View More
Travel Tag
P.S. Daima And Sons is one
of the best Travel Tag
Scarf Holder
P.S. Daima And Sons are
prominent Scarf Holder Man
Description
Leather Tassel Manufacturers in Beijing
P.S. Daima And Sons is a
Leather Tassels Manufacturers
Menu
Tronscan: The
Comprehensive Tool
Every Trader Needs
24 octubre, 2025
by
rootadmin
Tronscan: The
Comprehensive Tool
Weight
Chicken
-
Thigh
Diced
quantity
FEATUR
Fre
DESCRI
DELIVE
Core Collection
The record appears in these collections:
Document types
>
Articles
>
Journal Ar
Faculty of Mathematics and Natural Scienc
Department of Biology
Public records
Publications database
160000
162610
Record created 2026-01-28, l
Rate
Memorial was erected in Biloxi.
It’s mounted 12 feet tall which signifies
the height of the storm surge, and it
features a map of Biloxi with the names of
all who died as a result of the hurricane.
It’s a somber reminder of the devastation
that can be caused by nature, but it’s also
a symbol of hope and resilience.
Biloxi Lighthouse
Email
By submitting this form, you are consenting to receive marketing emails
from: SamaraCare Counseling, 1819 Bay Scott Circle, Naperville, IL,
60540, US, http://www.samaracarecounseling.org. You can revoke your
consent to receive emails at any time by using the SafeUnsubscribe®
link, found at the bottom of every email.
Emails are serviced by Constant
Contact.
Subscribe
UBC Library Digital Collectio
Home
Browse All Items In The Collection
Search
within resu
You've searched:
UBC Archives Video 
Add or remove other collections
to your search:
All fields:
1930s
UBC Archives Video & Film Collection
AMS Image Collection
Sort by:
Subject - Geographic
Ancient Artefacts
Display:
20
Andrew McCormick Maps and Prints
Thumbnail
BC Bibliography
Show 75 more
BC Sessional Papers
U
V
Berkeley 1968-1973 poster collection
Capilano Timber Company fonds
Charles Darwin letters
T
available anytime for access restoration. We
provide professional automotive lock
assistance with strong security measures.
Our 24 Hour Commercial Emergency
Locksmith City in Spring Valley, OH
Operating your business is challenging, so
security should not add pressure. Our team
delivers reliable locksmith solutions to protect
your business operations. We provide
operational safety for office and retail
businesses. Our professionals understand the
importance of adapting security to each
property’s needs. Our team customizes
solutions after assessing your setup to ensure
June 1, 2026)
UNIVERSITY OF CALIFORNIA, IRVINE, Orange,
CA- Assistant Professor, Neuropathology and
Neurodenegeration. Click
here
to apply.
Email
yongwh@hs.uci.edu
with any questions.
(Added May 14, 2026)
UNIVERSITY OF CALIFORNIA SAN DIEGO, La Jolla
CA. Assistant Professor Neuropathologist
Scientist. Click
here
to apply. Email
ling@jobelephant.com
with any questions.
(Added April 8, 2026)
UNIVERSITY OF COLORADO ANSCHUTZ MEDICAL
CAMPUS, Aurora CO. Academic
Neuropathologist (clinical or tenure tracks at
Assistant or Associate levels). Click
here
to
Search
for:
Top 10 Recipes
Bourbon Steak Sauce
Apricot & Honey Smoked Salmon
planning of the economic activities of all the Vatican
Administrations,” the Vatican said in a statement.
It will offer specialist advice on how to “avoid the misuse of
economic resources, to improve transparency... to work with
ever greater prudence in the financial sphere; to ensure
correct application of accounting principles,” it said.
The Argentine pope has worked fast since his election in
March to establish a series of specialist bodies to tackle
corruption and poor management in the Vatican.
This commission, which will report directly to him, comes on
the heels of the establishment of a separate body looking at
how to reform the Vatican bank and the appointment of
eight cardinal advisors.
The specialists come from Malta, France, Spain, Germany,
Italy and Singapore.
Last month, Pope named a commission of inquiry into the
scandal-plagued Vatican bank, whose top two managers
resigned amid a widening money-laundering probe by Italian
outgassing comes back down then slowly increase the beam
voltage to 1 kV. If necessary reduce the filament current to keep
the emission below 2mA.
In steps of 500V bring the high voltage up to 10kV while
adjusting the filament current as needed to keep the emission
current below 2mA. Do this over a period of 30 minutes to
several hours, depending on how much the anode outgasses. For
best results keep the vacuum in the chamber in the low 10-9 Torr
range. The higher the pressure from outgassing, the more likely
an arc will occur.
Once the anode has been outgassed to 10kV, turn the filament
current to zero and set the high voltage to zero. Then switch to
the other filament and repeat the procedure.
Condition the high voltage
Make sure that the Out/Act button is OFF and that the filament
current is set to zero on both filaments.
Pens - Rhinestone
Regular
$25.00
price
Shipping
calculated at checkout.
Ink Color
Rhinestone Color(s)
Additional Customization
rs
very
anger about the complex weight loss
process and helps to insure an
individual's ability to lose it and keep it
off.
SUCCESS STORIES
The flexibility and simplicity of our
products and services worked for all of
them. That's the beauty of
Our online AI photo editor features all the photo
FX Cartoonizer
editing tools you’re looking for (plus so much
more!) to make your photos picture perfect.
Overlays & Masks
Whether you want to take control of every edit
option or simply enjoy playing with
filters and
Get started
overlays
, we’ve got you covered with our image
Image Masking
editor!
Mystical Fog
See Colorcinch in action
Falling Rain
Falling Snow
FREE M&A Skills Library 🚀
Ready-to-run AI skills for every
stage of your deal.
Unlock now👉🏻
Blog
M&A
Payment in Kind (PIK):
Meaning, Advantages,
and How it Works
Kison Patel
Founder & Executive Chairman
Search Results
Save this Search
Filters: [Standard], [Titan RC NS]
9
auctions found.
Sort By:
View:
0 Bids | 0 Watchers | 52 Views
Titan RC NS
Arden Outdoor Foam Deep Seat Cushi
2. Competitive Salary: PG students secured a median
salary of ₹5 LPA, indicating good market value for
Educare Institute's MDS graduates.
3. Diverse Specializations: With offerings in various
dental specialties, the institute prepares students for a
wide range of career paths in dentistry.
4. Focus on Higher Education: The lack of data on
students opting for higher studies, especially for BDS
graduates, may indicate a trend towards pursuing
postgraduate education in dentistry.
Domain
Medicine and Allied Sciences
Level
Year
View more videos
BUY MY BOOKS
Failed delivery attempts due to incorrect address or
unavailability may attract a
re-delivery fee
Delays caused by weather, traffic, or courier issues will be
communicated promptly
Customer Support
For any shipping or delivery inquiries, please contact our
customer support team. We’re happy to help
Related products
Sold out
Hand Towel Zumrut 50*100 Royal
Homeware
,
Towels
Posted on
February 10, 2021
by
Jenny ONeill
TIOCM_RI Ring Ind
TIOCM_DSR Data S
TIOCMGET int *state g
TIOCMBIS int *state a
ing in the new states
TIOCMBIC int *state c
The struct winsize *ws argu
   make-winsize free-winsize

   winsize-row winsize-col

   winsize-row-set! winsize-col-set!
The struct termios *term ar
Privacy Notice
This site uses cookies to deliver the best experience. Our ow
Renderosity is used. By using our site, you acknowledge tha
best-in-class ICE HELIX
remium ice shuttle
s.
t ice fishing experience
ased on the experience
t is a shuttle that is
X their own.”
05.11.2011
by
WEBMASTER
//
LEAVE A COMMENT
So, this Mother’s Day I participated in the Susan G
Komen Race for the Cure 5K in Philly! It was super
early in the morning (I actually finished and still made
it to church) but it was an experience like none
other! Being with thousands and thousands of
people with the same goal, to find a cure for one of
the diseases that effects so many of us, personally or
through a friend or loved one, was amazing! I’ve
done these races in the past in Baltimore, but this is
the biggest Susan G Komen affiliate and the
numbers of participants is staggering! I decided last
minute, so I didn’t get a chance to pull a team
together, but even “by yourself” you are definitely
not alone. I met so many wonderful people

+ + +

Return every line of the listing above where "products" appears.

COMPLETED TASK —
products and services worked for all of
Related products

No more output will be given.